Text zur Analyse:
# HOHE TELEFONRECHNUNG !!!



## Anonymous (12 August 2002)

Hi,
habe im letzten Monat eine Telefonrechnung von 1500€ bekommen. Viel zu hoch..wahrscheinlich hat sich meine Schwester über einen Dialer eingeloggt.

ich kann das doch anfechten..???
was kann ich da am besten machen.?!?
wie sollte der Beschwerdebrief aussehen, den ich der Telekom schicke??

danke schon mal vorab


----------



## Anonymous (12 August 2002)

...erstmal bei der Telekom besagten Betrag (sollte aus den Verbindungsnachweisen hervorgehen) von der Rechnung stornieren lassen.
Das geht telefonisch als Gebührenbeschwerde (Rufnummer steht auf der Rechnung).
Wenn 0190er Rufnummer auf der Rechnung ersichtlich, kann man diese unter 0800330 1900(DTAG,kostenfrei) eventuell rauskriegen. Ansonsten mal unter http://www.dialerhilfe.de/dialer/schaden.php
nachlesen, da steht alles nochmal...


----------



## Skylainer (12 August 2002)

Hi
JimyRai

Einen Beispielbrief findest du da http://forum.computerbetrug.de/viewtopic.php?t=636 der vorletzte Eintrag

mfg
Sky


----------

Fragen:
A. Wie hoch war laut dem Forenthread die Telefonrechnung im letzten Monat?
B. Entnimm dem Forenthread wortgetreu den Abschnitt von „Das geht telefonisch“ bis einschließlich „Skylainer (12 August 2002)“.

Quellenangaben:

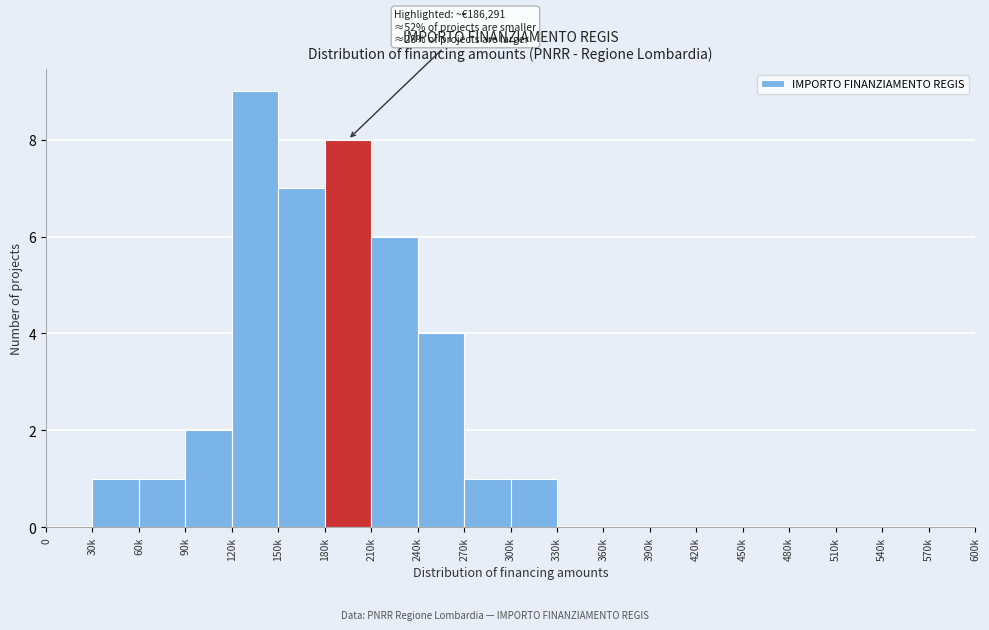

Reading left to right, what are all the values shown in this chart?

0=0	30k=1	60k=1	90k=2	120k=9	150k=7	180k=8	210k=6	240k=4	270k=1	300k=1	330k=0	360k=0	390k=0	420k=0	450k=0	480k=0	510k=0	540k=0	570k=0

==

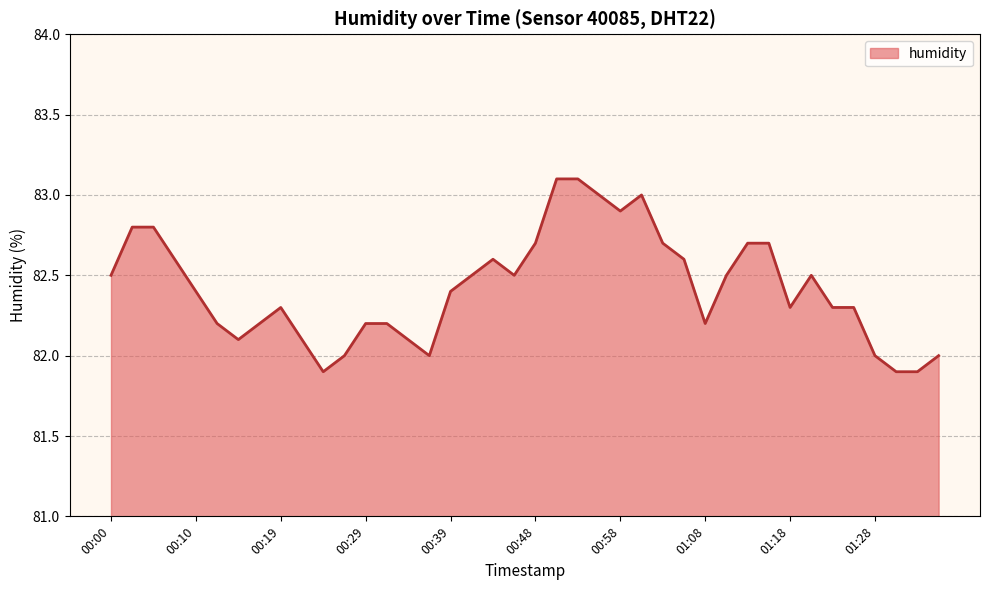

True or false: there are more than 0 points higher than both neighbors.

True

Nummerierte Antworten:
A. 1500 €.

B.
Das geht telefonisch als Gebührenbeschwerde (Rufnummer steht auf der Rechnung).
Wenn 0190er Rufnummer auf der Rechnung ersichtlich, kann man diese unter 0800330 1900(DTAG,kostenfrei) eventuell rauskriegen. Ansonsten mal unter http://www.dialerhilfe.de/dialer/schaden.php
nachlesen, da steht alles nochmal...


----------



## Skylainer (12 August 2002)